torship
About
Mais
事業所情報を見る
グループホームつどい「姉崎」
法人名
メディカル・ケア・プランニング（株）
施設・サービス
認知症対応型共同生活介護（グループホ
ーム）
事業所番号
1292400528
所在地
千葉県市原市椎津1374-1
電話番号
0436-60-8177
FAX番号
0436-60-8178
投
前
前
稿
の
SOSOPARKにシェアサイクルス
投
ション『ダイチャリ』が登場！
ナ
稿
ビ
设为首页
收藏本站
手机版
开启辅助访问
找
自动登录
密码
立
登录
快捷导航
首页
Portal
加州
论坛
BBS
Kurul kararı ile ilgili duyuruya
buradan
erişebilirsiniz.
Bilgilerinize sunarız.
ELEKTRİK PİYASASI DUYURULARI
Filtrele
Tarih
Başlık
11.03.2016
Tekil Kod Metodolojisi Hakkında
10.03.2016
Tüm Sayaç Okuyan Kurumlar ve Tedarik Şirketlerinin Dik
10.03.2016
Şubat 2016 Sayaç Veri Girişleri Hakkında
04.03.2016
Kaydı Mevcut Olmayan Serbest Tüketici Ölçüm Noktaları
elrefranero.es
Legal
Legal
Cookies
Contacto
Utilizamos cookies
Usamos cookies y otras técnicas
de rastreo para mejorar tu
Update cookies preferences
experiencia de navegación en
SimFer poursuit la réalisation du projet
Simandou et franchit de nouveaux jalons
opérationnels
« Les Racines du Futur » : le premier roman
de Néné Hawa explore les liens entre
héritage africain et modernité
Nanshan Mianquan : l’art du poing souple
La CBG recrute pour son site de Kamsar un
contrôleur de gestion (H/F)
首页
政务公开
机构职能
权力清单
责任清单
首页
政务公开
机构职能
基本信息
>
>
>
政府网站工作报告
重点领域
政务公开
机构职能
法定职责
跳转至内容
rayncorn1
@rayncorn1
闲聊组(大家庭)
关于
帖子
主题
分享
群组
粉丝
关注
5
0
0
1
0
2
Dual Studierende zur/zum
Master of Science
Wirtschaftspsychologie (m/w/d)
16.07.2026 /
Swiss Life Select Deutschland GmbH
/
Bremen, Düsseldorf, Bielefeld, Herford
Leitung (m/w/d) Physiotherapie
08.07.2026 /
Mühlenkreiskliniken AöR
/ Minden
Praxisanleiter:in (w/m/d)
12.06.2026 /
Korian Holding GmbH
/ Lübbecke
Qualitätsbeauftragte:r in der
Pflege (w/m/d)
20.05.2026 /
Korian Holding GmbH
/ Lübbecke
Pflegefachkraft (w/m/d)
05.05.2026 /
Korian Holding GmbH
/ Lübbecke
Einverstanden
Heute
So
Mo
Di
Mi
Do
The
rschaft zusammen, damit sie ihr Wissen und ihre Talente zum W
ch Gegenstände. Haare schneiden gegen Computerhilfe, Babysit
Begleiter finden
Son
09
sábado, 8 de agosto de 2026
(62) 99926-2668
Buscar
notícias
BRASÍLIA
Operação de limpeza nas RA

**TASK REQUIREMENTS**
If a line in the listing holds the word "Sayaç", copy it out.

**TASK ANSWER**
Tüm Sayaç Okuyan Kurumlar ve Tedarik Şirketlerinin Dik
Şubat 2016 Sayaç Veri Girişleri Hakkında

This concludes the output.